Evaluation of cAMP response in HEK-293 cells using an EPAC BRET biosensor. A, diagram of the postulated molecular rearrangement of the full-length EPAC protein with and without cAMP present. B, time course of the BRET response computed as the ratio of YFP/Rluc emissions (see Materials and Methods) in HEK-293 cells transfected with the βTAAR1 and permanently expressing the BRET biosensor (clone 8). To generate the β-PEA curve, the cells were exposed to 10 μM compound in PBS containing calcium and magnesium (see Materials and Methods), and 5 μM coelenterazine at room temperature. The lower β-PEA curve reflects the increased levels of cAMP in the presence of IBMX (0.5 mM). C, time course of the BRET sensor response to cAMP accumulation after exposure to various doses of β-PEA in clone 8 cells expressing βTAAR1 receptor. D, an analogous time course graph is generated for cAMP production secondary to isoproterenol exposure of endogenous β2-adrenergic receptors in the clone 8 HEK cells.

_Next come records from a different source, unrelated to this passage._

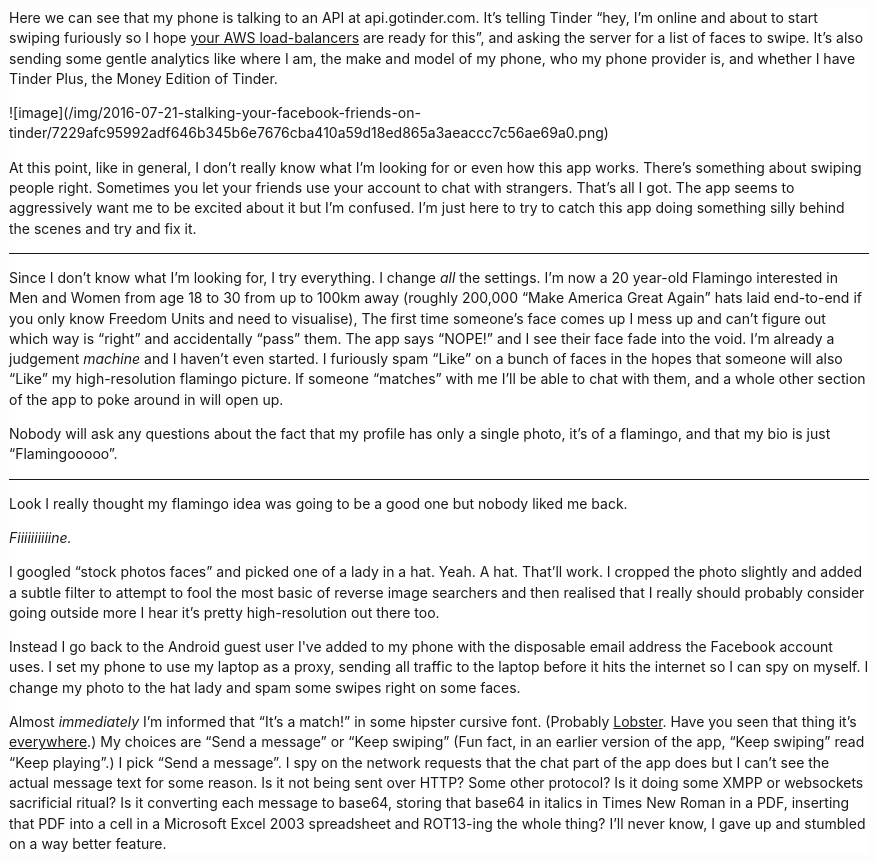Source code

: Here we can see that my phone is talking to an API at api.gotinder.com. It’s
telling Tinder “hey, I’m online and about to start swiping furiously so I hope
[your AWS load-balancers](http://tech.gotinder.com/caching-architectures/) are
ready for this”, and asking the server for a list of faces to swipe. It’s also
sending some gentle analytics like where I am, the make and model of my phone,
who my phone provider is, and whether I have Tinder Plus, the Money Edition of
Tinder.

![image](/img/2016-07-21-stalking-your-facebook-friends-on-
tinder/7229afc95992adf646b345b6e7676cba410a59d18ed865a3aeaccc7c56ae69a0.png)

At this point, like in general, I don’t really know what I’m looking for or
even how this app works. There’s something about swiping people right.
Sometimes you let your friends use your account to chat with strangers. That’s
all I got. The app seems to aggressively want me to be excited about it but
I’m confused. I’m just here to try to catch this app doing something silly
behind the scenes and try and fix it.

* * *

Since I don’t know what I’m looking for, I try everything. I change _all_ the
settings. I’m now a 20 year-old Flamingo interested in Men and Women from age
18 to 30 from up to 100km away (roughly 200,000 “Make America Great Again”
hats laid end-to-end if you only know Freedom Units and need to visualise),
The first time someone’s face comes up I mess up and can’t figure out which
way is “right” and accidentally “pass” them. The app says “NOPE!” and I see
their face fade into the void. I’m already a judgement _machine_ and I haven’t
even started. I furiously spam “Like” on a bunch of faces in the hopes that
someone will also “Like” my high-resolution flamingo picture. If someone
“matches” with me I’ll be able to chat with them, and a whole other section of
the app to poke around in will open up.

Nobody will ask any questions about the fact that my profile has only a single
photo, it’s of a flamingo, and that my bio is just “Flamingooooo”.

* * *

Look I really thought my flamingo idea was going to be a good one but nobody
liked me back.

_Fiiiiiiiiiine._

I googled “stock photos faces” and picked one of a lady in a hat. Yeah. A hat.
That’ll work. I cropped the photo slightly and added a subtle filter to
attempt to fool the most basic of reverse image searchers and then realised
that I really should probably consider going outside more I hear it’s pretty
high-resolution out there too.

Instead I go back to the Android guest user I've added to my phone with the
disposable email address the Facebook account uses. I set my phone to use my
laptop as a proxy, sending all traffic to the laptop before it hits the
internet so I can spy on myself. I change my photo to the hat lady and spam
some swipes right on some faces.

Almost _immediately_ I’m informed that “It’s a match!” in some hipster cursive
font. (Probably [Lobster](http://www.dafont.com/lobster.font). Have you seen
that thing it’s [everywhere](https://emojityper.com).) My choices are “Send
a message” or “Keep swiping” (Fun fact, in an earlier version of the app,
“Keep swiping” read “Keep playing”.) I pick “Send a message”. I spy on the
network requests that the chat part of the app does but I can’t see the actual
message text for some reason. Is it not being sent over HTTP? Some other
protocol? Is it doing some XMPP or websockets sacrificial ritual? Is it
converting each message to base64, storing that base64 in italics in Times New
Roman in a PDF, inserting that PDF into a cell in a Microsoft Excel 2003
spreadsheet and ROT13-ing the whole thing? I’ll never know, I gave up and
stumbled on a way better feature.

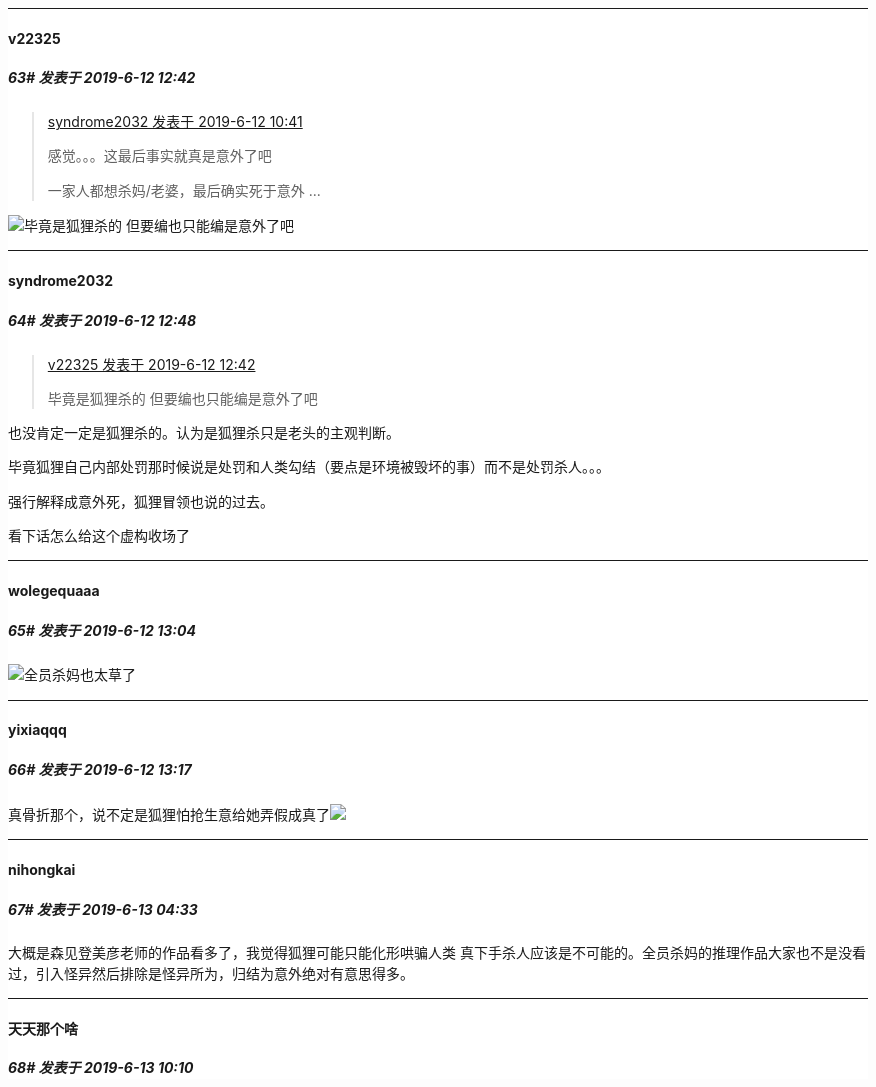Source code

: *****

####  v22325  
##### 63#       发表于 2019-6-12 12:42

<blockquote><a href="httphttps://bbs.saraba1st.com/2b/forum.php?mod=redirect&amp;goto=findpost&amp;pid=44095578&amp;ptid=1116702" target="_blank">syndrome2032 发表于 2019-6-12 10:41</a>

感觉。。。这最后事实就真是意外了吧

一家人都想杀妈/老婆，最后确实死于意外 ...</blockquote>
<img src="https://static.saraba1st.com/image/smiley/face2017/068.png" referrerpolicy="no-referrer">毕竟是狐狸杀的 但要编也只能编是意外了吧

*****

####  syndrome2032  
##### 64#       发表于 2019-6-12 12:48

<blockquote><a href="httphttps://bbs.saraba1st.com/2b/forum.php?mod=redirect&amp;goto=findpost&amp;pid=44097385&amp;ptid=1116702" target="_blank">v22325 发表于 2019-6-12 12:42</a>

毕竟是狐狸杀的 但要编也只能编是意外了吧</blockquote>
也没肯定一定是狐狸杀的。认为是狐狸杀只是老头的主观判断。

毕竟狐狸自己内部处罚那时候说是处罚和人类勾结（要点是环境被毁坏的事）而不是处罚杀人。。。

强行解释成意外死，狐狸冒领也说的过去。

看下话怎么给这个虚构收场了

*****

####  wolegequaaa  
##### 65#       发表于 2019-6-12 13:04

<img src="https://static.saraba1st.com/image/smiley/face2017/068.png" referrerpolicy="no-referrer">全员杀妈也太草了

*****

####  yixiaqqq  
##### 66#       发表于 2019-6-12 13:17

真骨折那个，说不定是狐狸怕抢生意给她弄假成真了<img src="https://static.saraba1st.com/image/smiley/face2017/037.png" referrerpolicy="no-referrer">

*****

####  nihongkai  
##### 67#       发表于 2019-6-13 04:33

大概是森见登美彦老师的作品看多了，我觉得狐狸可能只能化形哄骗人类 真下手杀人应该是不可能的。全员杀妈的推理作品大家也不是没看过，引入怪异然后排除是怪异所为，归结为意外绝对有意思得多。

*****

####  天天那个啥  
##### 68#       发表于 2019-6-13 10:10
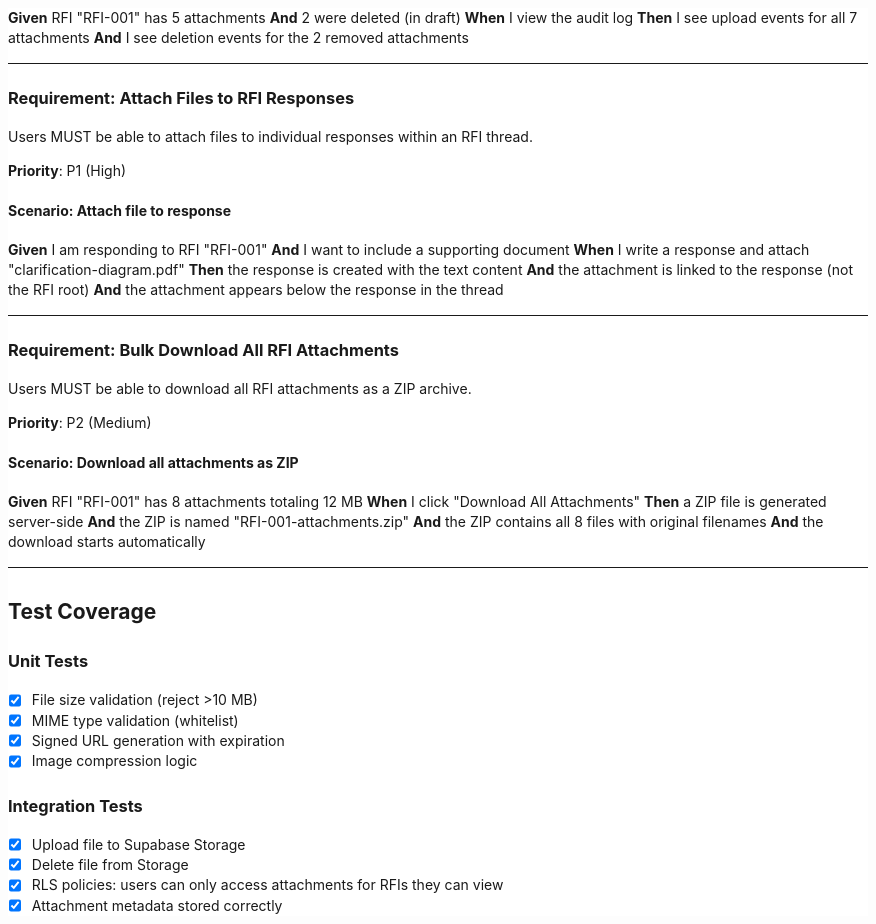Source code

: **Given** RFI "RFI-001" has 5 attachments
**And** 2 were deleted (in draft)
**When** I view the audit log
**Then** I see upload events for all 7 attachments
**And** I see deletion events for the 2 removed attachments

---

### Requirement: Attach Files to RFI Responses

Users MUST be able to attach files to individual responses within an RFI thread.

**Priority**: P1 (High)

#### Scenario: Attach file to response

**Given** I am responding to RFI "RFI-001"
**And** I want to include a supporting document
**When** I write a response and attach "clarification-diagram.pdf"
**Then** the response is created with the text content
**And** the attachment is linked to the response (not the RFI root)
**And** the attachment appears below the response in the thread

---

### Requirement: Bulk Download All RFI Attachments

Users MUST be able to download all RFI attachments as a ZIP archive.

**Priority**: P2 (Medium)

#### Scenario: Download all attachments as ZIP

**Given** RFI "RFI-001" has 8 attachments totaling 12 MB
**When** I click "Download All Attachments"
**Then** a ZIP file is generated server-side
**And** the ZIP is named "RFI-001-attachments.zip"
**And** the ZIP contains all 8 files with original filenames
**And** the download starts automatically

---

## Test Coverage

### Unit Tests
- [x] File size validation (reject >10 MB)
- [x] MIME type validation (whitelist)
- [x] Signed URL generation with expiration
- [x] Image compression logic

### Integration Tests
- [x] Upload file to Supabase Storage
- [x] Delete file from Storage
- [x] RLS policies: users can only access attachments for RFIs they can view
- [x] Attachment metadata stored correctly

E, the desensitizing effects of β-arrestin2 (βarrest2) cotransfection on the cAMP response of 10 μM β-PEA treated βTAAR1 results in an upward deflection of the BRET response curve. F, the G_i-coupled D2 dopamine receptor was coexpressed in HEK-293 cells expressing the EPAC BRET biosensor and endogenous β-adrenergic receptor. Increasing concentrations of dopamine preceding isoproterenol stimulation of the β-adrenergic receptors results in decreased cAMP production and deflection of the BRET response upwards toward the measured basal cAMP response profile.

Fig. 4

EPAC response in HEK-293 cells with stimulation of endogenous and transfected receptors. A, clone 8 HEK-293 cells permanently expressing Rluc-EPAC-YFP and endogenous receptors only (mock) or expressing in addition transfected βTAAR1 were exposed to differing concentrations of isoproterenol or β-PEA for 5 and 15 min, respectively, at room temperature. Data are presented as the relative change ± S.E.M. from the baseline level BRET measurements, and results are the average of two (iso Mock) to four independent experiments. iso, isoproterenol. B, clone 8 cells expressing the βTAAR1 were exposed to varying concentrations of β-PEA and d-amphetamine for 15 min at room temperature. Results are presented as mean ± S.E.M. change from baseline BRET signaling and represent two independent experiments performed in duplicate. C, Dowex and Alumina column chromatography was used to measure [³H]cAMP accumulation in HEK-293 cells transfected with the βTAAR1 receptor and treated with the concentrations of compounds shown in the Figure for 15 min at room temperature. Results are the mean ± S.E.M. of two (d-amphetamine) or three (β-PEA) independent experiments performed in duplicate. D, example of TAAR1 BRET assay screening test for TAAR1 ligands. Twenty compounds were tested in this experiment at a single concentration (10 μM). Measurements were performed 10, 20, and 30 min after addition of compounds. b, vehicle baseline; compound 11, β-PEA; compound 12, l-amphetamine, compound 18, d-methamphetamine. Stippled area around the baseline represents 95% confidence interval for vehicle response. On the basis of the data presented in this report, we estimated Z-score as 0.6.